- [Directive A]: Swap "airplane" for "bus" and reproduce the stretch of the forum thread on the book Hobo from "can i find it" through "book about it.".
- [Directive B]: Pick up the forum thread on the book Hobo after its last line and continue it with a further reply.

# hobo by eddie joe cotton<anyone read it before?



## hg14 (Dec 19, 2009)

It got me into wanting to hop trains, but the only thing I've ever done is hitch, I'd like to know if someone else has read it or not and what they think of this book.


----------



## hg14 (Dec 19, 2009)

can i find it at a library?


----------



## bote (Dec 20, 2009)

is that the book about the guy who takes an airplane to get on a train somewhere? if so, wasn´t feeling it too much, seemed like he didn´t know enough to be writing a book about it.


----------



## hg14 (Dec 21, 2009)

which book?

hobo by eddie joe cotton
or
Rolling Nowhere by Ted Conover

the one by cotton he just left home hoped on the first train he sees after (i think) hitching


----------



## hg14 (Dec 22, 2009)

- [Data to examine]:

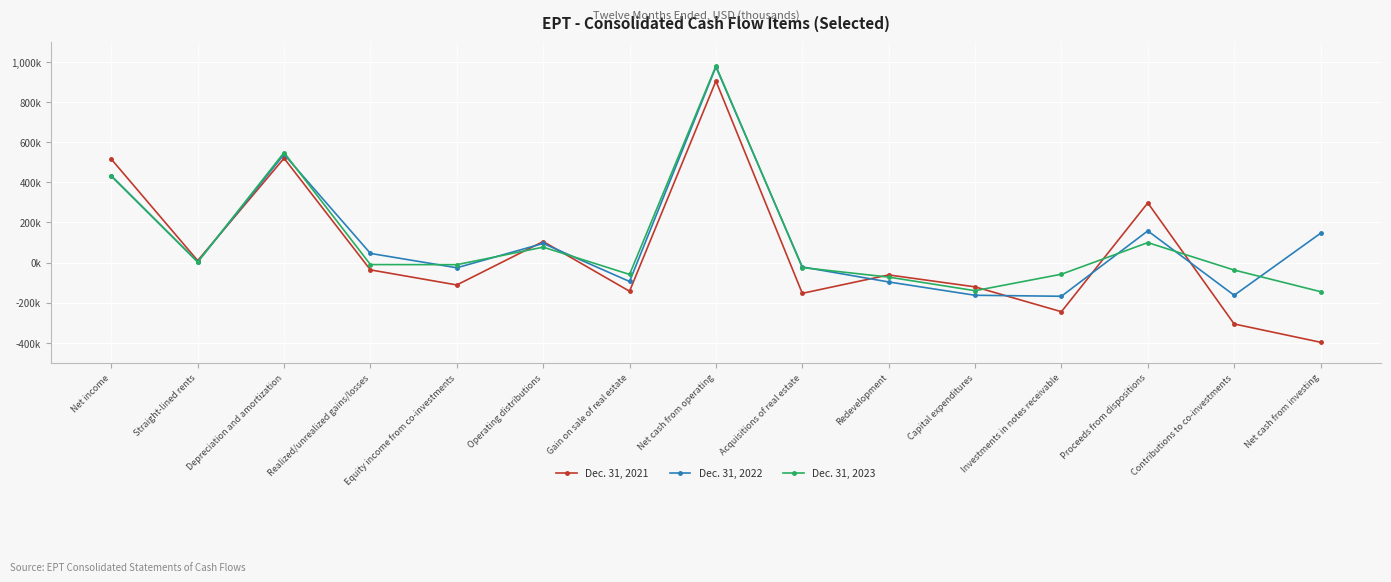

Is this an area chart (filled region under the line)?

No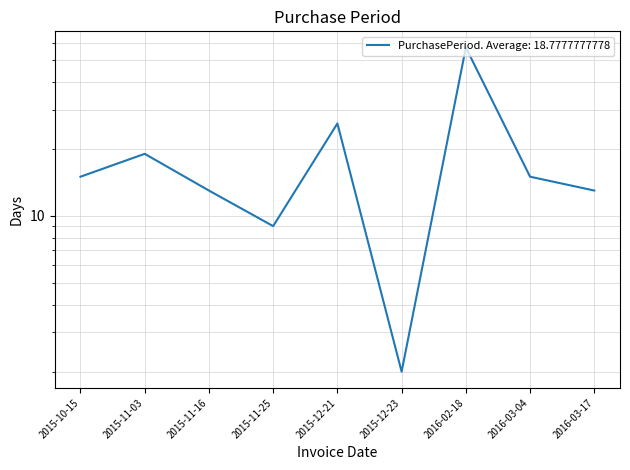

What is the label of the 2nd point from the right?

2016-03-04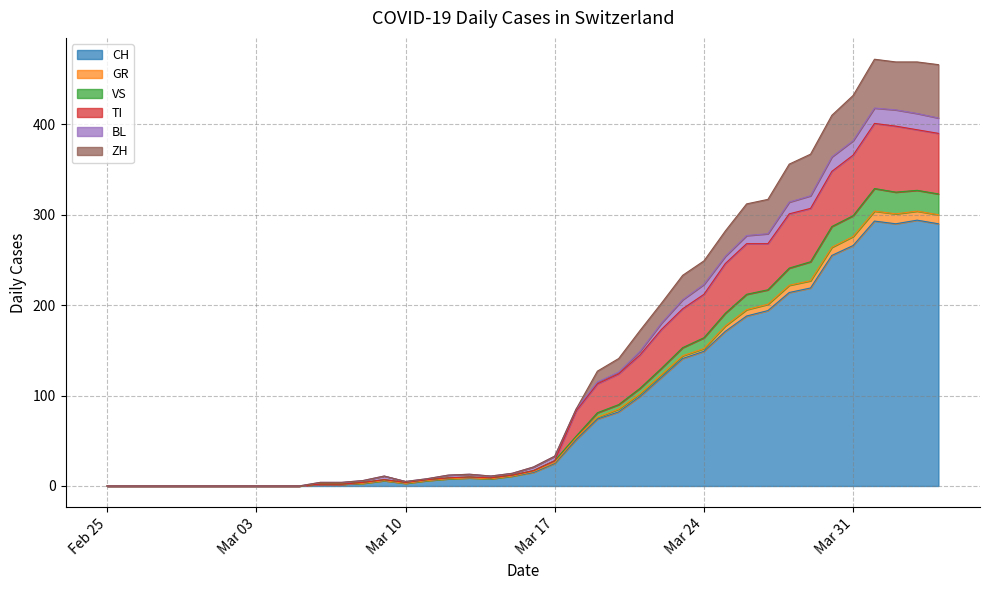

True or false: ZH and VS cross at least once.

False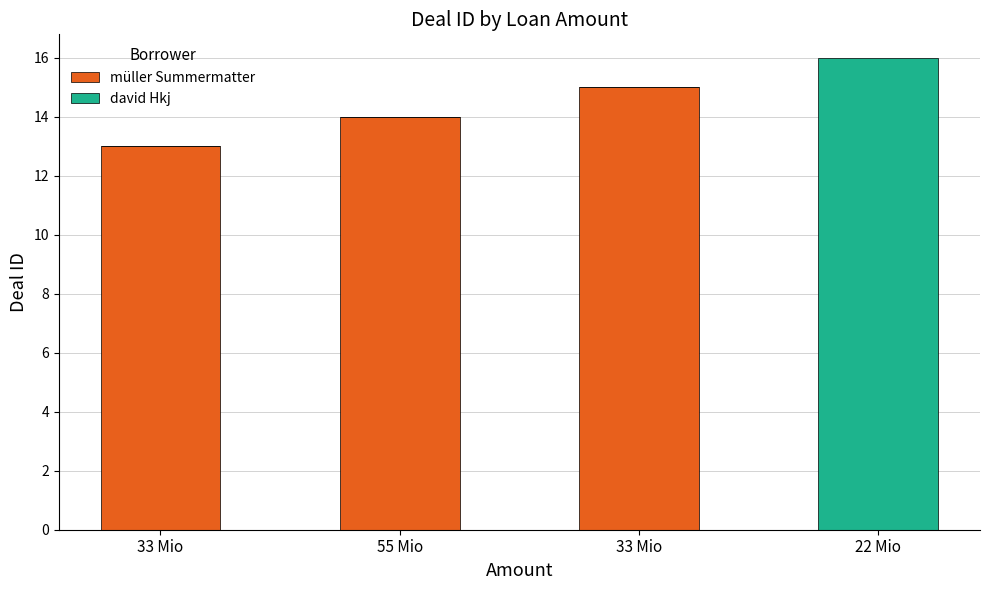

What are all the series names shown in the legend?

müller Summermatter, david Hkj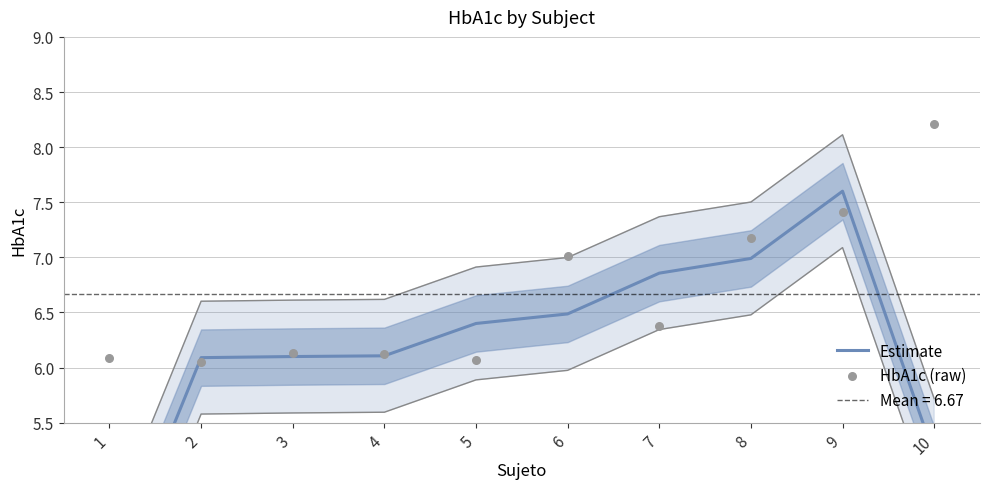

Is the value of HbA1c (raw) at 8 greater than the value of Estimate at 7?

Yes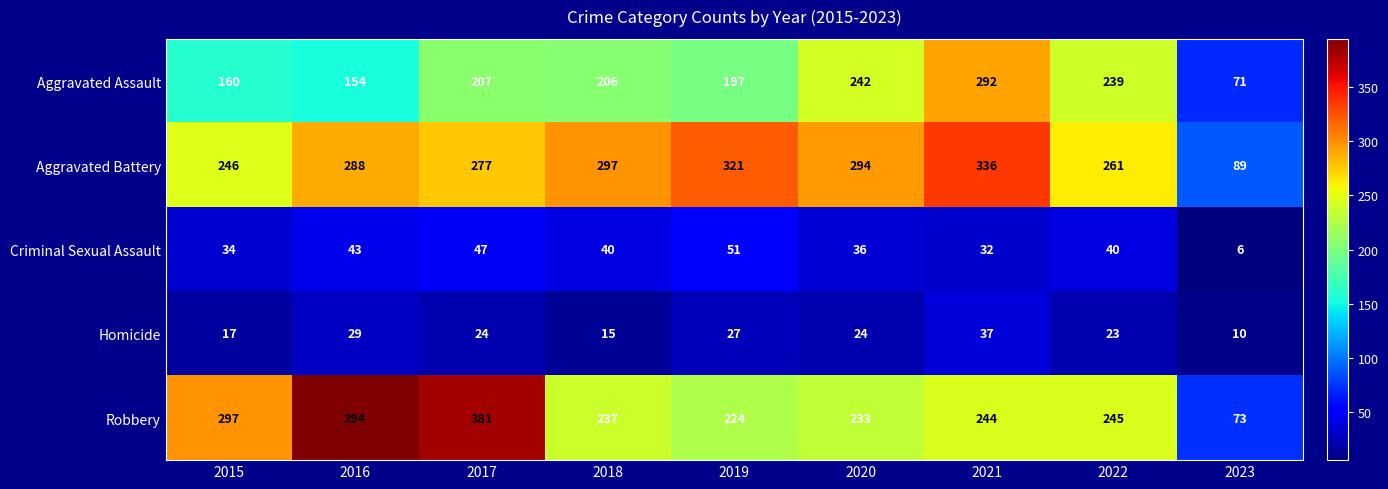

At which label is Aggravated Battery closest to 212?

2015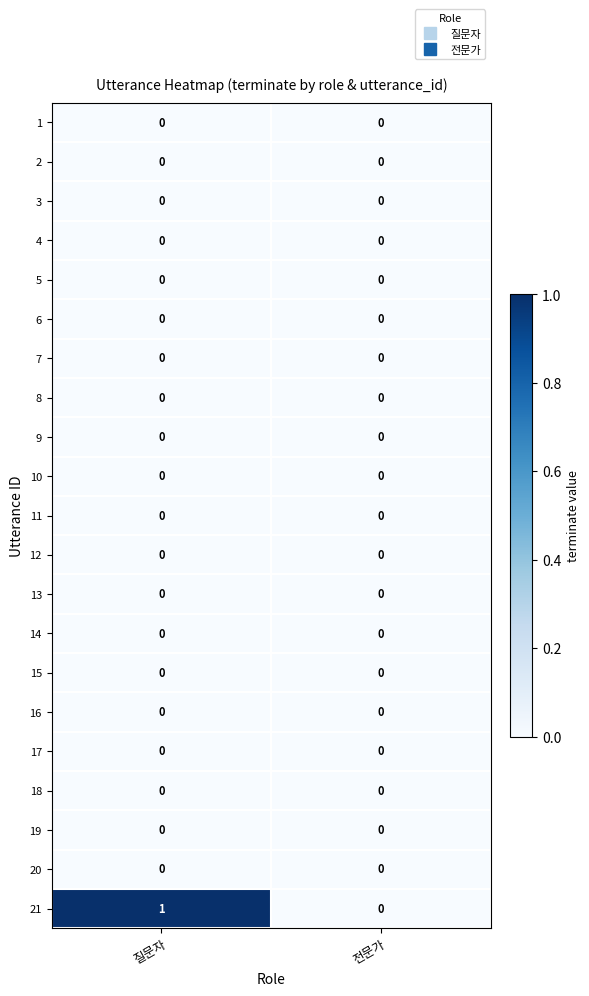

How many categories are shown in the chart?

2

- [Exercise result A]:
can i find it at a library?


----------



## bote (Dec 20, 2009)

is that the book about the guy who takes an bus to get on a train somewhere? if so, wasn´t feeling it too much, seemed like he didn´t know enough to be writing a book about it.

- [Exercise result B]:
now that is something to be proud of for in a life


----------



## Deleted member 125 (Dec 29, 2014)

its a decent book, but theres alot of shit talking about it being mostly false because some of the places he visited at the time wernt around, but if you take it as a work of fiction its a pretty entertaining read.


----------



## Deleted member 2626 (Dec 29, 2014)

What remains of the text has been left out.